Un regard peut produire en moi une sensation
de verre brisé. Une parole presque anodine
continue parfois à résonner bien après avoir
été prononcée. À l’inverse, certaines
présences ouvrent brusquement un espace
immense, presque doré. Mon souffle change.
Quelque chose se desserre. Je peux occuper
toute la place à l’intérieur de moi.
Rien n’est pourtant devenu moins intense.
Avec les autres, j’ai souvent baissé le volume.
Ne pas montrer combien une chose m’avait
atteinte. Retenir une association avant qu’elle
ne devienne une phrase.
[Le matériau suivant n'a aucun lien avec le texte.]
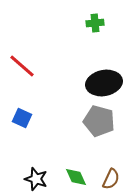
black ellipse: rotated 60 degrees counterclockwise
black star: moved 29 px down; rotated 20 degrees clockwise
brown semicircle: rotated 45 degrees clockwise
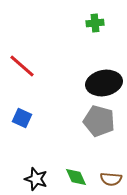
brown semicircle: rotated 70 degrees clockwise
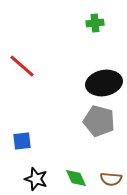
blue square: moved 23 px down; rotated 30 degrees counterclockwise
green diamond: moved 1 px down
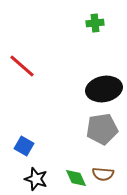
black ellipse: moved 6 px down
gray pentagon: moved 3 px right, 8 px down; rotated 24 degrees counterclockwise
blue square: moved 2 px right, 5 px down; rotated 36 degrees clockwise
brown semicircle: moved 8 px left, 5 px up
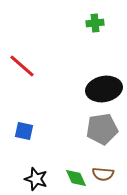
blue square: moved 15 px up; rotated 18 degrees counterclockwise
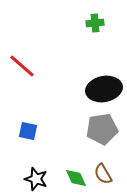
blue square: moved 4 px right
brown semicircle: rotated 55 degrees clockwise
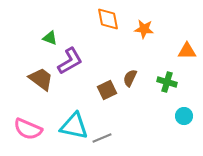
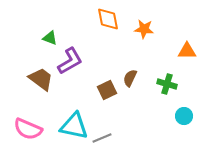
green cross: moved 2 px down
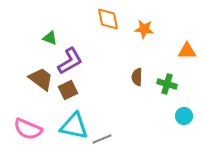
brown semicircle: moved 7 px right, 1 px up; rotated 24 degrees counterclockwise
brown square: moved 39 px left
gray line: moved 1 px down
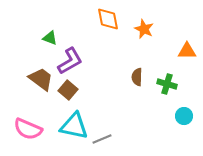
orange star: rotated 18 degrees clockwise
brown square: rotated 24 degrees counterclockwise
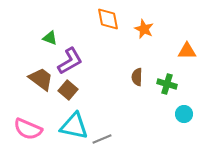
cyan circle: moved 2 px up
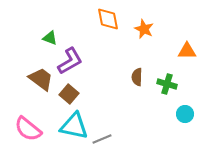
brown square: moved 1 px right, 4 px down
cyan circle: moved 1 px right
pink semicircle: rotated 16 degrees clockwise
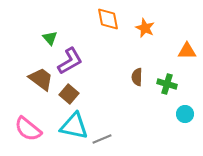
orange star: moved 1 px right, 1 px up
green triangle: rotated 28 degrees clockwise
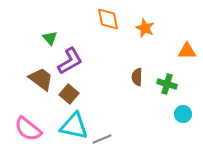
cyan circle: moved 2 px left
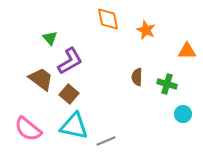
orange star: moved 1 px right, 2 px down
gray line: moved 4 px right, 2 px down
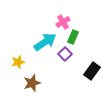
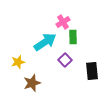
green rectangle: rotated 24 degrees counterclockwise
purple square: moved 6 px down
black rectangle: rotated 42 degrees counterclockwise
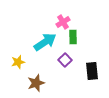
brown star: moved 4 px right
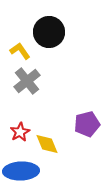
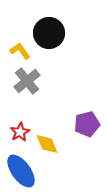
black circle: moved 1 px down
blue ellipse: rotated 56 degrees clockwise
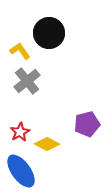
yellow diamond: rotated 40 degrees counterclockwise
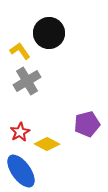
gray cross: rotated 8 degrees clockwise
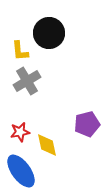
yellow L-shape: rotated 150 degrees counterclockwise
red star: rotated 18 degrees clockwise
yellow diamond: moved 1 px down; rotated 50 degrees clockwise
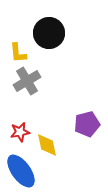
yellow L-shape: moved 2 px left, 2 px down
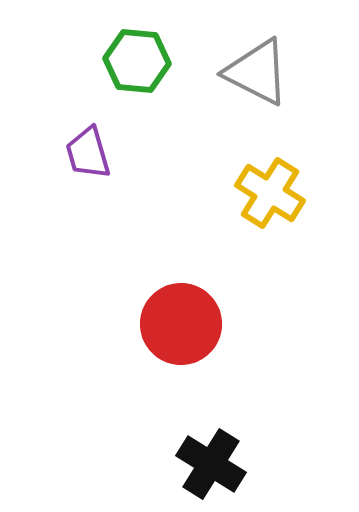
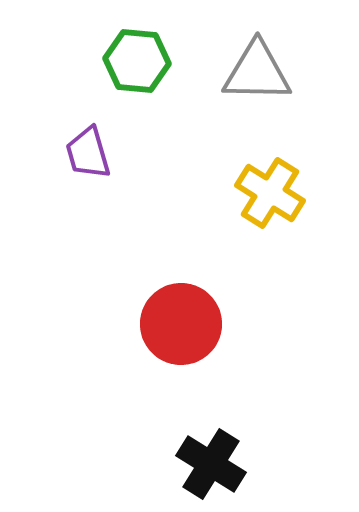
gray triangle: rotated 26 degrees counterclockwise
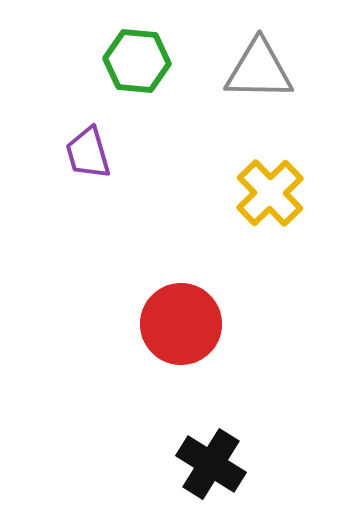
gray triangle: moved 2 px right, 2 px up
yellow cross: rotated 14 degrees clockwise
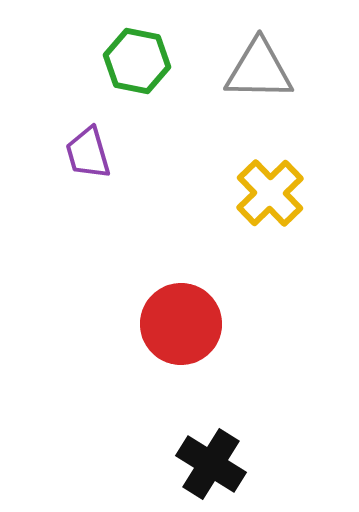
green hexagon: rotated 6 degrees clockwise
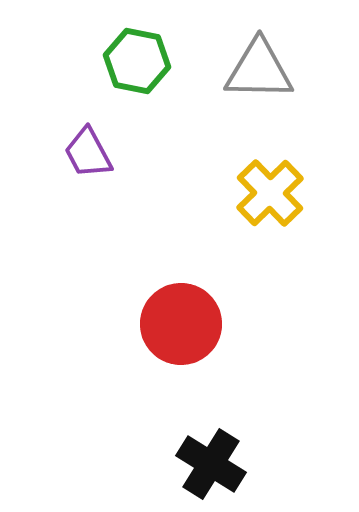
purple trapezoid: rotated 12 degrees counterclockwise
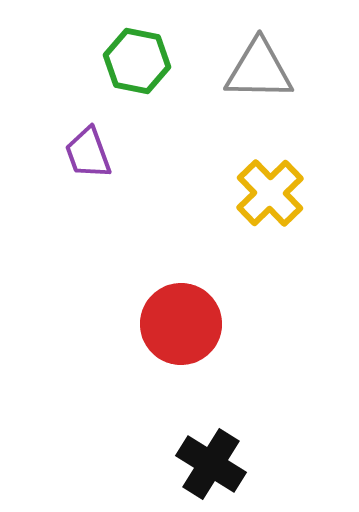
purple trapezoid: rotated 8 degrees clockwise
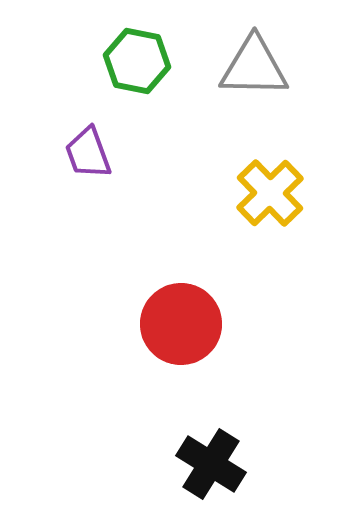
gray triangle: moved 5 px left, 3 px up
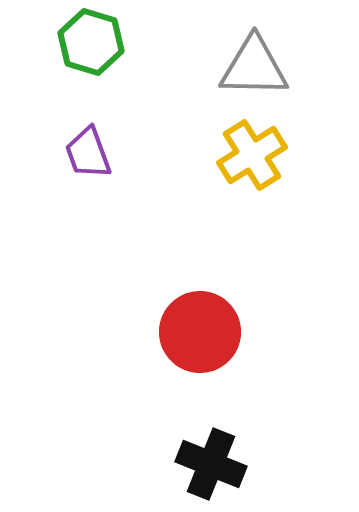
green hexagon: moved 46 px left, 19 px up; rotated 6 degrees clockwise
yellow cross: moved 18 px left, 38 px up; rotated 12 degrees clockwise
red circle: moved 19 px right, 8 px down
black cross: rotated 10 degrees counterclockwise
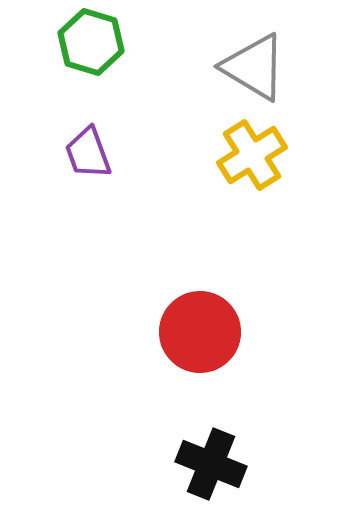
gray triangle: rotated 30 degrees clockwise
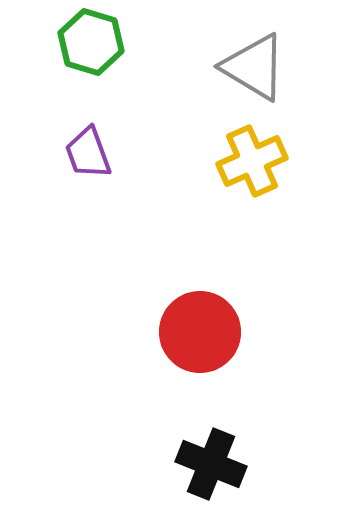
yellow cross: moved 6 px down; rotated 8 degrees clockwise
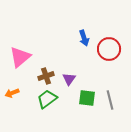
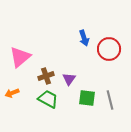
green trapezoid: moved 1 px right; rotated 65 degrees clockwise
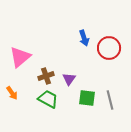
red circle: moved 1 px up
orange arrow: rotated 104 degrees counterclockwise
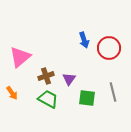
blue arrow: moved 2 px down
gray line: moved 3 px right, 8 px up
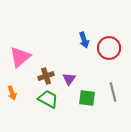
orange arrow: rotated 16 degrees clockwise
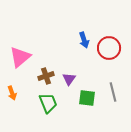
green trapezoid: moved 4 px down; rotated 40 degrees clockwise
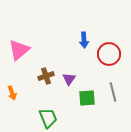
blue arrow: rotated 14 degrees clockwise
red circle: moved 6 px down
pink triangle: moved 1 px left, 7 px up
green square: rotated 12 degrees counterclockwise
green trapezoid: moved 15 px down
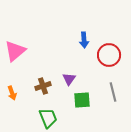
pink triangle: moved 4 px left, 1 px down
red circle: moved 1 px down
brown cross: moved 3 px left, 10 px down
green square: moved 5 px left, 2 px down
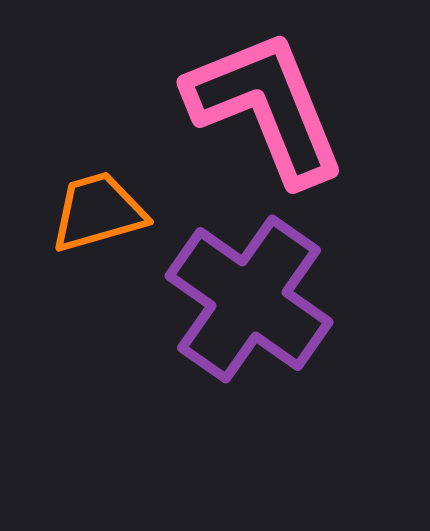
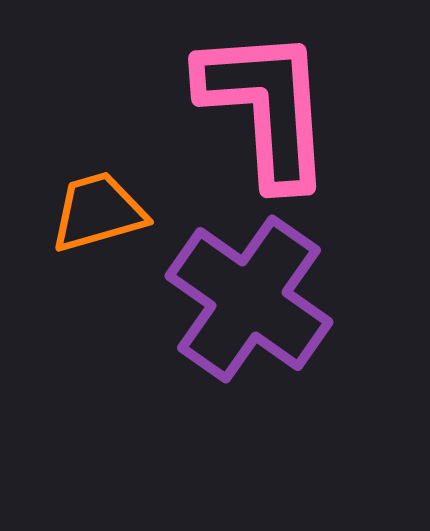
pink L-shape: rotated 18 degrees clockwise
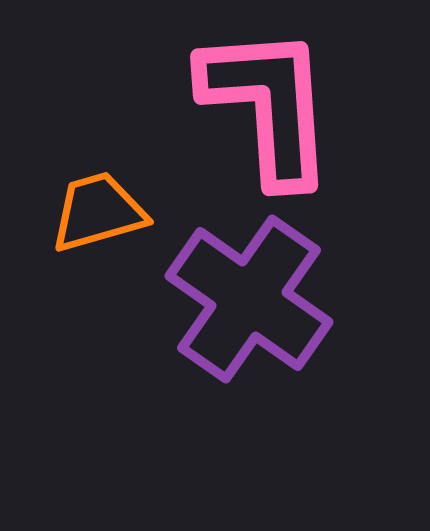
pink L-shape: moved 2 px right, 2 px up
Simplifier une
pensée pour la rendre plus facile à suivre.
Faire comme si certains détails n’avaient pas
d’importance.
Rendre le monde un peu plus petit pour qu’il
puisse tenir entre nous.
À force, la musique devient lointaine.
Elle est toujours là, mais il faut tendre l’oreille
pour savoir qu’elle vient encore de soi.
Alors j’ai cherché des êtres capables de la
reconnaître. Quelqu’un qui entendrait les
nuances, verrait les couleurs, serait touché
aux mêmes endroits.
Aujourd’hui, ce désir a changé.
Je n’ai pas besoin d’être reconnue à chaque
endroit où je suis différente.
J’ai besoin de ne pas disparaître à ces
endroits-là.
Le dessin donne une mesure de cela.
Sur une feuille, une ligne n’a pas besoin de
s’effacer pour qu’une autre puisse exister.
Une couleur peut garder toute son intensité
sans prendre celle de la couleur voisine.
Chacune reste entière et, pourtant, quelque
chose tient entre elles.
C’est peut-être cette possibilité que je
cherche aussi parmi les êtres.
Ne plus rendre mon monde plus petit pour y
faire entrer quelqu’un.
Ne plus me tenir à distance de ce qui
m’atteint pour devenir plus facile à rejoindre.
Pouvoir être là.
Quelqu’un près de moi.
Et entendre encore toute la musique.